Barring a 2007 McLaren Spygate-esque scandal that I can't imagine anyone attempting in the modern era, Red Bull are the 2023 champions. For all the complaints some fans had about the years of Mercedes and Lewis Hamilton being on top, Red Bull and Verstappen are peerless on a higher level.
The might of the RB19 has Sergio Perez set to take P2 in the championship despite the Mexican's lame-duck season, further highlighting the car's supremacy. If a driver can have a disappointing season and still beat everyone else's efforts, that's firmly thanks to the phenomenal creation that they drive. The RB19 is one of the best ever. With that out of the way, here's my top constructors' order prediction after Red Bull.
Image: Mercedes AMG F1
They may not have succeeded in snatching a P1 finish from Red Bull (yet) as they had in 2022, but Mercedes are still operating close to their recent peaks. Lewis Hamilton and George Russell are driving a car neither driver likes, yet they have consistently picked up points across 2023.
In fact, Hamilton is the only driver, aside from Verstappen, to boast a top-10 finish at every round this year. That's thanks to the team's approach of making the most of what they have, whether or not the cockpit is too far forward or whatever other complaints the Brackley engineers are dealing with.
Image: Scuderia Ferrari
It's not Frederic Vasseur's Ferrari yet, and the strategic blunders remain. Yet the Scuderia have shown the best non-Red Bull single-lap pace with three pole positions — and that all-important Carlos Sainz Singapore win. A sprinkling of DNFs, thanks to car damage, hamper their points tally, but so does the opening-round Bahrain engine failure that lost Charles Leclerc a P3 finish.
It's these incidents that Sainz, Leclerc, and the team need to shake off before they can hope to maintain a championship challenge in the future. There are signs of improvement, though, and they won't be far behind their great German rival when the season ends.
The greatest 2023 points overhaul will come from McLaren reeling in Aston Martin over the remaining course of the year.

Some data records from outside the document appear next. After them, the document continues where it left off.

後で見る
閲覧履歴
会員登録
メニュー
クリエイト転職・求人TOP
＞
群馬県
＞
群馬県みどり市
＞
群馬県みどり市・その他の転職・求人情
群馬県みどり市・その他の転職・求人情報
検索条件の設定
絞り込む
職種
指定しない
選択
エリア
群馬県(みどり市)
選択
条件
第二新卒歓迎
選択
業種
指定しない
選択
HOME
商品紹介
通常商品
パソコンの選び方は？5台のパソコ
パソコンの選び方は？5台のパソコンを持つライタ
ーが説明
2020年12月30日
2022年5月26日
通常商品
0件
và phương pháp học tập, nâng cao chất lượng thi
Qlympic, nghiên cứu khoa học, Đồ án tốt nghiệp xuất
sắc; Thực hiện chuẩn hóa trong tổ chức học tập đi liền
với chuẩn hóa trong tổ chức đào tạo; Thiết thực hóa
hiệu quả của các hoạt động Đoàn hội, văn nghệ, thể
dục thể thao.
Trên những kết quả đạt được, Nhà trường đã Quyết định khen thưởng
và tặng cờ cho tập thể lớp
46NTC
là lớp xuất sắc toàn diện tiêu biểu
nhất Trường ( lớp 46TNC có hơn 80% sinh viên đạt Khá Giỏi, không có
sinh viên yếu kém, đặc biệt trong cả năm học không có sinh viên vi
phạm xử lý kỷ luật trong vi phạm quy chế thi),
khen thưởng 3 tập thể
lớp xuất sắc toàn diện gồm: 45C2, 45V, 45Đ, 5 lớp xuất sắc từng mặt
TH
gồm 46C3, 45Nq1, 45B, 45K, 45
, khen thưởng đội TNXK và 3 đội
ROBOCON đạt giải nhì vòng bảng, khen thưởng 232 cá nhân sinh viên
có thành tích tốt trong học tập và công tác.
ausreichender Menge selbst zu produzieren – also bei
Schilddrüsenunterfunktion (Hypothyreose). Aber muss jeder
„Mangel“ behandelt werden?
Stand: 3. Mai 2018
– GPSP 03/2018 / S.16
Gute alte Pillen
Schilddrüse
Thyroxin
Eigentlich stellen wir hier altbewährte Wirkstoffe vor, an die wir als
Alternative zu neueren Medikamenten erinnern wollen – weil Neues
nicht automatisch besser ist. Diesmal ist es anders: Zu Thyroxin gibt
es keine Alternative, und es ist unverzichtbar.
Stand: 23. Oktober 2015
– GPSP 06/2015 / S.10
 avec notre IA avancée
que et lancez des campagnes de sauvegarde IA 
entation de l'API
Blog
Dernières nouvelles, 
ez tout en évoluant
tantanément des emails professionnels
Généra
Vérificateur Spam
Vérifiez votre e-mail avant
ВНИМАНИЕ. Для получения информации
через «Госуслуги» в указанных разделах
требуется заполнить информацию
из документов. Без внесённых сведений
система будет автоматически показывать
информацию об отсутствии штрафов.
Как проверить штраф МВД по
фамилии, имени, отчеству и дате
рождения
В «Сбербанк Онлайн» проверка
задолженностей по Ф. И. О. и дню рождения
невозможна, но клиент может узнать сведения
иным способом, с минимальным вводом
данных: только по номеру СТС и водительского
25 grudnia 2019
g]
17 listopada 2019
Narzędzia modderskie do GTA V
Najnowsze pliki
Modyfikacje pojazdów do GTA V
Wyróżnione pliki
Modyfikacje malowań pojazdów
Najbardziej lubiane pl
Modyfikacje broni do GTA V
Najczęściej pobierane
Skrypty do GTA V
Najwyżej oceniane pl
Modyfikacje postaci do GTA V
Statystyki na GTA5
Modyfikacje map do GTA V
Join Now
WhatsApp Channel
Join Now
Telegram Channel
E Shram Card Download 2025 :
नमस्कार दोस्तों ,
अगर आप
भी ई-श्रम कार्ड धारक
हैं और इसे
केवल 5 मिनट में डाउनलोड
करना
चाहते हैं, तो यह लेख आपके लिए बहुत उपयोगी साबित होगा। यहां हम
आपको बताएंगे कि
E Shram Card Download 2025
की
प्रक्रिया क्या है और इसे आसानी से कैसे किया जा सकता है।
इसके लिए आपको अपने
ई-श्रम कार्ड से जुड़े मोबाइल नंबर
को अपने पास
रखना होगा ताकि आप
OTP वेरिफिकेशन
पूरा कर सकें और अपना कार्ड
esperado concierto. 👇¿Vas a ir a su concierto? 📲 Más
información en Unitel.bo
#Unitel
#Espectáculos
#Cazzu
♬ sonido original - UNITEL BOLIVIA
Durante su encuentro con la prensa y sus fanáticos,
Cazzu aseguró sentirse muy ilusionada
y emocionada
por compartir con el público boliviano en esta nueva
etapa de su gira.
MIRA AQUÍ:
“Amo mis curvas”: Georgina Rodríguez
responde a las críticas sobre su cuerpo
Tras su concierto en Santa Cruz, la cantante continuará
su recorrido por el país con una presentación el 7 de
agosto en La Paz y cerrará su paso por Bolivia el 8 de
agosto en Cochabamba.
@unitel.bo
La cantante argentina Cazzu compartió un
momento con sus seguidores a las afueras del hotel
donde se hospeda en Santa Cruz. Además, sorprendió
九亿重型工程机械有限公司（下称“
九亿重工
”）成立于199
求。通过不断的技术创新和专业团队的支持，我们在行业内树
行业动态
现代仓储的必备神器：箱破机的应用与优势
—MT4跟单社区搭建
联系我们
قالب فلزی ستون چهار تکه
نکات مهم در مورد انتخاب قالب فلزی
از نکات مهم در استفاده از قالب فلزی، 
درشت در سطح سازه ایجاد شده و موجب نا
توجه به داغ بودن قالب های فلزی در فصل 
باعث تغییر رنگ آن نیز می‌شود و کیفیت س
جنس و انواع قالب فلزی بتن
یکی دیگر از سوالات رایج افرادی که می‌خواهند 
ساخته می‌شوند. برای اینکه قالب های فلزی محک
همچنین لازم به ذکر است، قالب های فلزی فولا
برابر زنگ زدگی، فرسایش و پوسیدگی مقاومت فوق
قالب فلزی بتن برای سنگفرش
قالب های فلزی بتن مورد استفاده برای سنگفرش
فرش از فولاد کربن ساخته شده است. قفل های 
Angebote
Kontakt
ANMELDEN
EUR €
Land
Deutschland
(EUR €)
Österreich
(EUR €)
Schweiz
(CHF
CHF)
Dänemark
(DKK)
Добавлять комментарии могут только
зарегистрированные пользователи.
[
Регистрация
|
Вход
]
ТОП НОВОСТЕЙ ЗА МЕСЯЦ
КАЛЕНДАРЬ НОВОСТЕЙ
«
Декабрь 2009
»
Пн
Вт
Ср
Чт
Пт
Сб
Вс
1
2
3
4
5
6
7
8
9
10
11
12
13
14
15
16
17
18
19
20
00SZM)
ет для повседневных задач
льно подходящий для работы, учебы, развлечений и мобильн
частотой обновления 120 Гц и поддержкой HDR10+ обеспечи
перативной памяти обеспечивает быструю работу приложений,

McLaren were nowhere in the opening rounds, with rumors that Lando Norris punched a wall at pre-season testing suggesting the team knew their initial car was a dud.
Whether or not that accelerated the development of a B-spec isn't clear, but after Round 9 in Austria, McLaren were P6 in the constructors' standings with 29 points. Aston Martin, by comparison, were third with a 146-point advantage.
Then Silverstone came, and everything changed. Lando Norris led the race, and Oscar Piastri showed the world why so many thought highly of him. Five podium trips mean they're now at 172 points and rapidly closing in on the green team, and I favor them to best Aston by the season's end.
Image: Aston Martin F1
If there was ever a case for needing two drivers to maximize everything from a car, Aston Martin's 2023 season is possibly the perfect example. Fernando Alonso has swept the floor with Lance Stroll this year to such an extent that I now expect one AMR23 to feature in Q3 while the other exits in Q1.
The two-time champion is proving his worth at Aston Martin, taking seven podium finishes for his team while Stroll battles with Alpine, Alfa Romeo, and Haas cars. Sadly for the Silverstone-based squad, whatever magic they found in the off-season to mightily launch Alonso into the season is wearing off.
I don't see them having the power to stop McLaren from getting the better of them unless they enter 2023's latter stages with two competitive drivers. Stroll's qualifying crash in Singapore and DNF in Japan tells me that's unlikely.